> _Recorded information_:
-- Opening Marker --

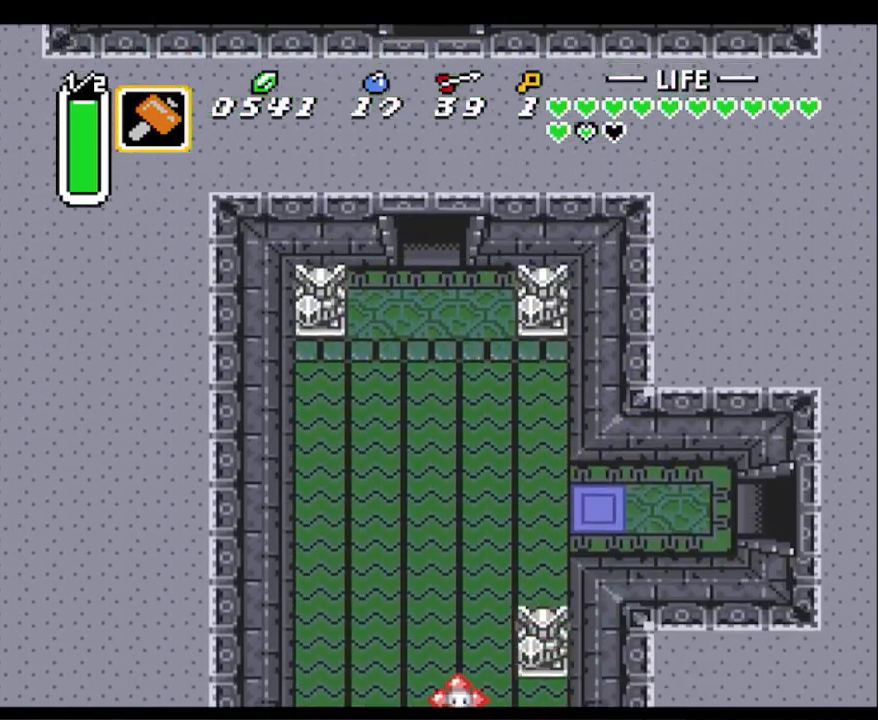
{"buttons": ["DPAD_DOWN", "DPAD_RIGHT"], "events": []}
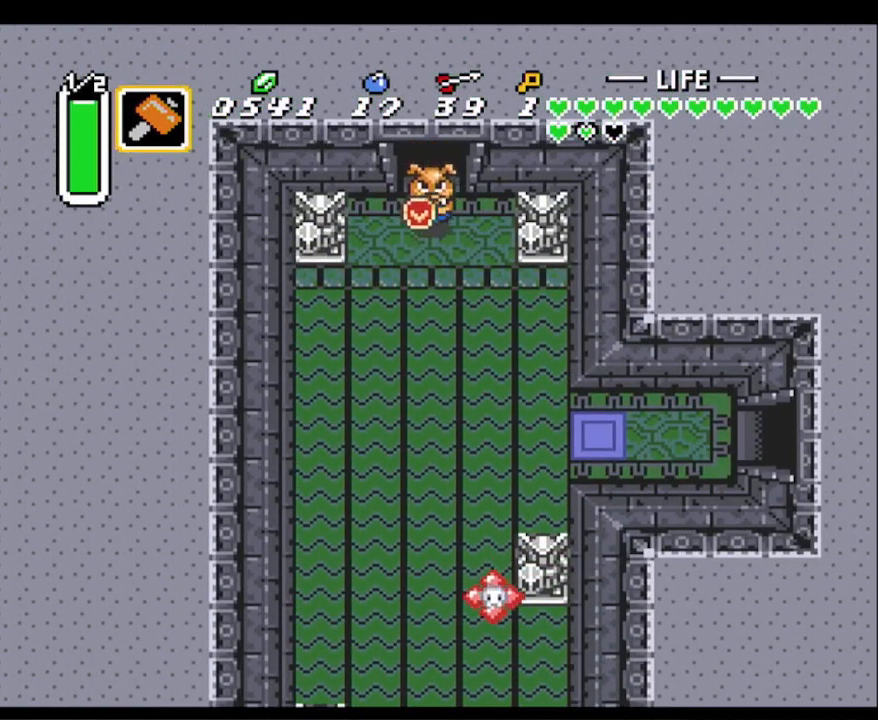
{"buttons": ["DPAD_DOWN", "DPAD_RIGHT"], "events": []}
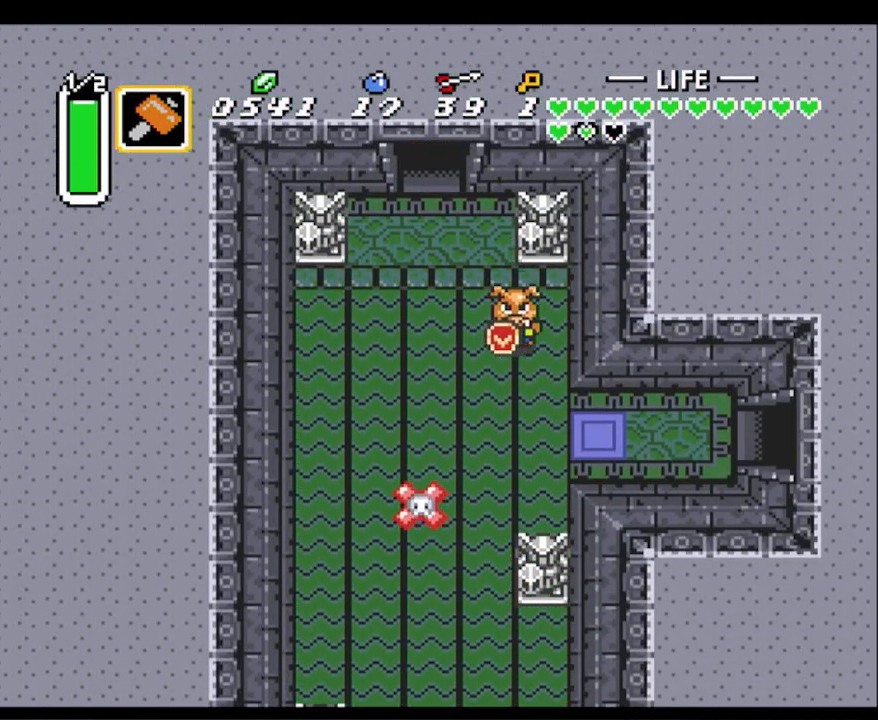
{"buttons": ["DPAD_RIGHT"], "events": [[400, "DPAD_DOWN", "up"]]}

-- Closing Marker --

> _Your goal_: The answer should consist of every line above, exact and free of images.

> _Answer space_:
{"buttons": ["DPAD_DOWN", "DPAD_RIGHT"], "events": []}
{"buttons": ["DPAD_DOWN", "DPAD_RIGHT"], "events": []}
{"buttons": ["DPAD_RIGHT"], "events": [[400, "DPAD_DOWN", "up"]]}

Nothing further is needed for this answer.